Kurabo continued to produce denim with XLA stretch fiber, with approximately 75 percent of its new offerings at Kingpins featuring the fiber. The mill, which produces denim in Hong Kong and Japan, featured lightweight denim that could withstand the abrasions and distressing that are coming back into vogue. Another popular specialty Kurabo denim is “Crunch,” a wide denim with the look and feel of selvage denim. Typically produced on vintage 28-inch looms, selvage can be price-prohibitive. Crunch is produced in China on 58-inch looms in 14-ounce and 11.5-ounce weights.

“The idea of including competing mills is to make Kingpins a better experience and even more valuable to our customers,” said Andrew Olah, Olah’s chief executive and Kingpins cofounder. Another change attendees could appreciate is the show’s new dates. Originally an October show, Olah and his team pushed Kingpins up a full month to allow designers an earlier peek at exhibitors’ Fall 2009 offerings. “The October dates were too late for some brands [for Fall],” Olah said.

Brad Mowry, Olah’s managing director of West Coast operations, echoed Olah’s emphasis on customer service. “First and foremost, Kingpins is a premium supply-chain show. We are always looking to expand our range. Our exhibitors are laundries, fiber suppliers, chemical companies, hardware and accessories suppliers, embroiderers, thread and yarn companies, and garment manufacturers.” Come March, he said, Kingpins will most likely have a new, larger location and more exhibitors.

Gary You, a partner at Another Design Studio, a denimfocused design and production consulting firm, shopped Kingpins for resources and inspiration for his customers. At the top of his list were hardware resources. “I tell my clients that the quickest way to add value to jeans—especially in this sort of economic climate—is with hardware. It is subtle, but it can change the entire look and feel of a garment,” he said.

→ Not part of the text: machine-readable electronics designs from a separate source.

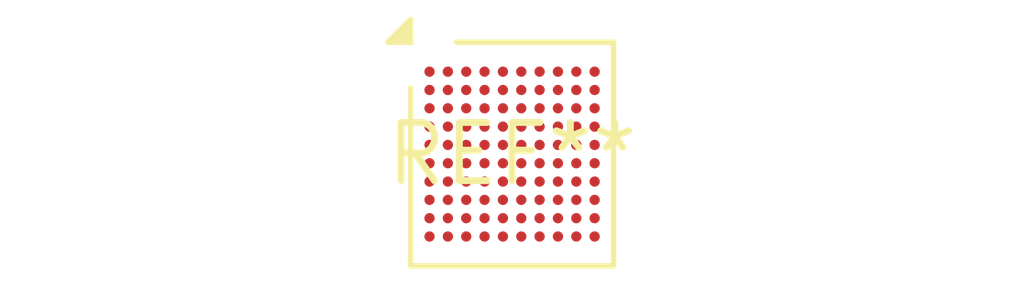
<source format=kicad_pcb>
(kicad_pcb (version 20240108) (generator pcbnew)

  (general
    (thickness 1.6)
  )

  (paper "A4")
  (layers
    (0 "F.Cu" signal)
    (31 "B.Cu" signal)
    (32 "B.Adhes" user "B.Adhesive")
    (33 "F.Adhes" user "F.Adhesive")
    (34 "B.Paste" user)
    (35 "F.Paste" user)
    (36 "B.SilkS" user "B.Silkscreen")
    (37 "F.SilkS" user "F.Silkscreen")
    (38 "B.Mask" user)
    (39 "F.Mask" user)
    (40 "Dwgs.User" user "User.Drawings")
    (41 "Cmts.User" user "User.Comments")
    (42 "Eco1.User" user "User.Eco1")
    (43 "Eco2.User" user "User.Eco2")
    (44 "Edge.Cuts" user)
    (45 "Margin" user)
    (46 "B.CrtYd" user "B.Courtyard")
    (47 "F.CrtYd" user "F.Courtyard")
    (48 "B.Fab" user)
    (49 "F.Fab" user)
    (50 "User.1" user)
    (51 "User.2" user)
    (52 "User.3" user)
    (53 "User.4" user)
    (54 "User.5" user)
    (55 "User.6" user)
    (56 "User.7" user)
    (57 "User.8" user)
    (58 "User.9" user)
  )

  (setup
    (pad_to_mask_clearance 0)
    (pcbplotparams
      (layerselection 0x00010fc_ffffffff)
      (plot_on_all_layers_selection 0x0000000_00000000)
      (disableapertmacros false)
      (usegerberextensions false)
      (usegerberattributes false)
      (usegerberadvancedattributes false)
      (creategerberjobfile false)
      (dashed_line_dash_ratio 12.000000)
      (dashed_line_gap_ratio 3.000000)
      (svgprecision 4)
      (plotframeref false)
      (viasonmask false)
      (mode 1)
      (useauxorigin false)
      (hpglpennumber 1)
      (hpglpenspeed 20)
      (hpglpendiameter 15.000000)
      (dxfpolygonmode false)
      (dxfimperialunits false)
      (dxfusepcbnewfont false)
      (psnegative false)
      (psa4output false)
      (plotreference false)
      (plotvalue false)
      (plotinvisibletext false)
      (sketchpadsonfab false)
      (subtractmaskfromsilk false)
      (outputformat 1)
      (mirror false)
      (drillshape 1)
      (scaleselection 1)
      (outputdirectory "")
    )
  )

  (net 0 "")

  (footprint "ST_WLCSP-100_Die422" (layer "F.Cu") (at 0 0))

)

</source>
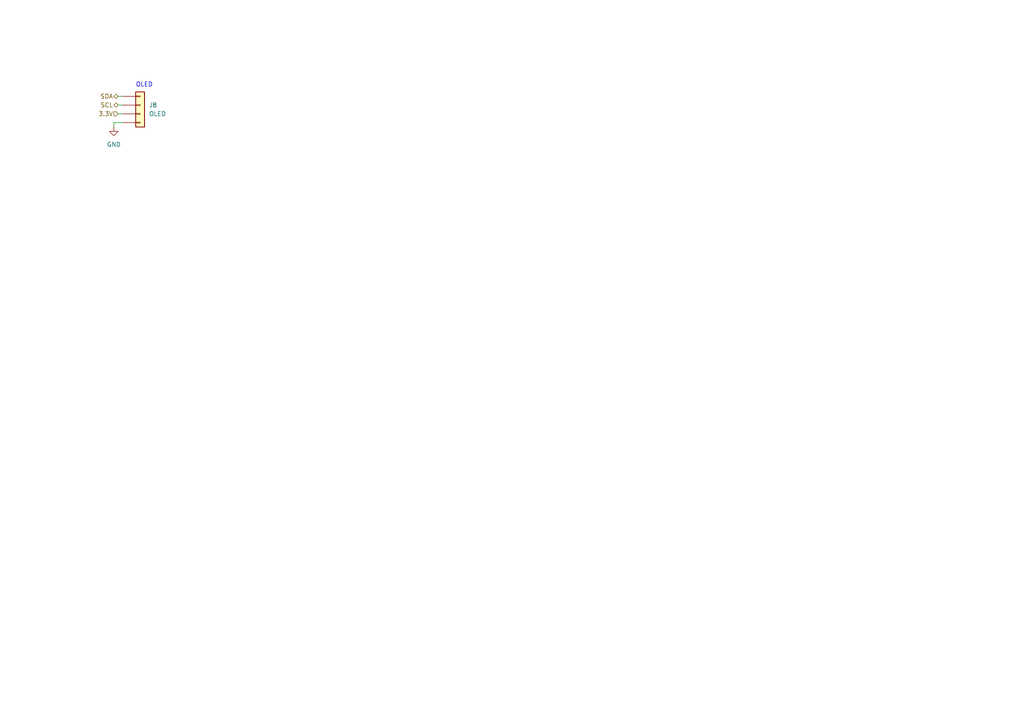
<source format=kicad_sch>
(kicad_sch (version 20211123) (generator eeschema)

  (uuid 8c7e6064-3b09-4a70-a2fe-6ed072caa768)

  (paper "A4")

  


  (wire (pts (xy 34.29 30.48) (xy 35.56 30.48))
    (stroke (width 0) (type default) (color 0 0 0 0))
    (uuid 47416e00-b524-4b2f-bc7c-f60509e0ba51)
  )
  (wire (pts (xy 33.02 35.56) (xy 33.02 36.83))
    (stroke (width 0) (type default) (color 0 0 0 0))
    (uuid 5f36ffbd-9240-4099-8f86-ceabfc9547a2)
  )
  (wire (pts (xy 34.29 27.94) (xy 35.56 27.94))
    (stroke (width 0) (type default) (color 0 0 0 0))
    (uuid 9906396e-8ced-4b9e-90a4-89c54fbc7c73)
  )
  (wire (pts (xy 35.56 35.56) (xy 33.02 35.56))
    (stroke (width 0) (type default) (color 0 0 0 0))
    (uuid b8093770-76a3-41c2-973d-258366c64f69)
  )
  (wire (pts (xy 34.29 33.02) (xy 35.56 33.02))
    (stroke (width 0) (type default) (color 0 0 0 0))
    (uuid e7724565-f3e0-47f0-9e23-18dc5885df9f)
  )

  (text "OLED" (at 39.37 25.4 0)
    (effects (font (size 1.27 1.27)) (justify left bottom))
    (uuid 12d1c8fc-cb46-435f-9e57-b0acaf6554ae)
  )

  (hierarchical_label "3.3V" (shape input) (at 34.29 33.02 180)
    (effects (font (size 1.27 1.27)) (justify right))
    (uuid 5e17df82-5acb-4e14-9b74-04871a572e67)
  )
  (hierarchical_label "SCL" (shape bidirectional) (at 34.29 30.48 180)
    (effects (font (size 1.27 1.27)) (justify right))
    (uuid c23ae5c6-a505-4295-bfb0-93e40943d6c7)
  )
  (hierarchical_label "SDA" (shape bidirectional) (at 34.29 27.94 180)
    (effects (font (size 1.27 1.27)) (justify right))
    (uuid ceb390b2-5995-49a3-891c-fc0ba682e534)
  )

  (symbol (lib_id "power:GND") (at 33.02 36.83 0) (unit 1)
    (in_bom yes) (on_board yes) (fields_autoplaced)
    (uuid 9585d2f2-778d-4913-9289-96d988ab5e77)
    (property "Reference" "#PWR0121" (id 0) (at 33.02 43.18 0)
      (effects (font (size 1.27 1.27)) hide)
    )
    (property "Value" "GND" (id 1) (at 33.02 41.91 0))
    (property "Footprint" "" (id 2) (at 33.02 36.83 0)
      (effects (font (size 1.27 1.27)) hide)
    )
    (property "Datasheet" "" (id 3) (at 33.02 36.83 0)
      (effects (font (size 1.27 1.27)) hide)
    )
    (pin "1" (uuid 6897d853-db6c-46a9-b125-99c32f38aeb3))
  )

  (symbol (lib_id "Connector_Generic:Conn_01x04") (at 40.64 30.48 0) (unit 1)
    (in_bom yes) (on_board yes) (fields_autoplaced)
    (uuid d2b7a24c-cebe-4cd3-9a69-df4548e91c42)
    (property "Reference" "J8" (id 0) (at 43.18 30.4799 0)
      (effects (font (size 1.27 1.27)) (justify left))
    )
    (property "Value" "OLED" (id 1) (at 43.18 33.0199 0)
      (effects (font (size 1.27 1.27)) (justify left))
    )
    (property "Footprint" "Connector_JST:JST_EH_B4B-EH-A_1x04_P2.50mm_Vertical" (id 2) (at 40.64 30.48 0)
      (effects (font (size 1.27 1.27)) hide)
    )
    (property "Datasheet" "~" (id 3) (at 40.64 30.48 0)
      (effects (font (size 1.27 1.27)) hide)
    )
    (pin "1" (uuid bf67639f-593f-4988-aadd-6f4bd89074dc))
    (pin "2" (uuid ede0fbd5-ae95-4fc4-9e03-5cbf400afb85))
    (pin "3" (uuid 01598605-6804-4e5b-88f5-af94ffa75c29))
    (pin "4" (uuid 8c4d38b5-32da-41d8-8a60-7f20faa1a553))
  )
)

</source>
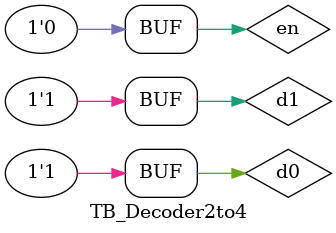
<source format=sv>
`timescale 1ns / 1ps
module TB_Decoder2to4;
reg d0,d1,en;
wire y0,y1,y2,y3;

Decoder2to4 dut(.d0(d0), .d1(d1), .en(en), .y0(y0), .y1(y1), .y2(y2), .y3(y3) );
initial begin
#100 d0=0; d1=0; en=1;
#100 d0=0; d1=1; en=1;
#100 d0=1; d1=0; en=1; 
#100 d0=1; d1=1; en=1;
#100 d0=0; d1=0; en=0;
#100 d0=0; d1=1; en=0;
#100 d0=1; d1=0; en=0; 
#100 d0=1; d1=1; en=0;
end 
endmodule

</source>
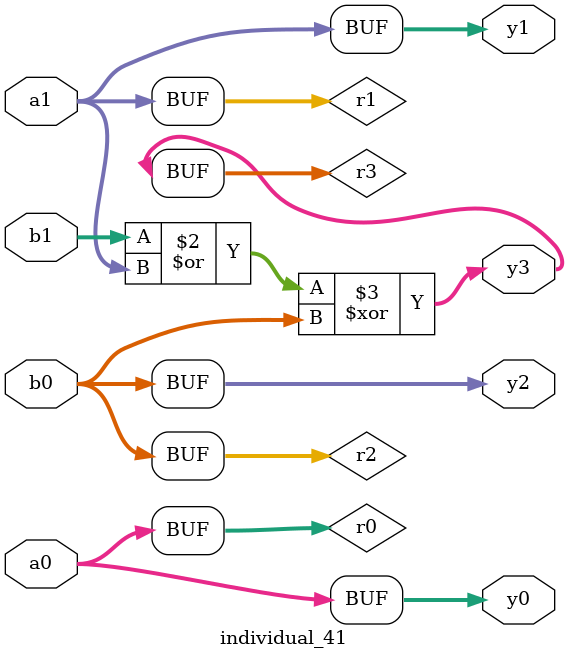
<source format=sv>
module individual_41(input logic [15:0] a1, input logic [15:0] a0, input logic [15:0] b1, input logic [15:0] b0, output logic [15:0] y3, output logic [15:0] y2, output logic [15:0] y1, output logic [15:0] y0);
logic [15:0] r0, r1, r2, r3; 
 always@(*) begin 
	 r0 = a0; r1 = a1; r2 = b0; r3 = b1; 
 	 r3  |=  a1 ;
 	 r3  ^=  b0 ;
 	 y3 = r3; y2 = r2; y1 = r1; y0 = r0; 
end
endmodule
</source>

Argentina-based hardware maker Apholos reported growing interest among brands for custom hardware and hardware that complements distressed and aged-looking jeans. Shiny, perfect rivets, zippers and buttons are out, said Franck Noel and Luciana Botner of Apholos. Instead, oxidized metals, chipped enamel and hardware that looks like it has lived several lifetimes proved to be key buys for premium-denim brands.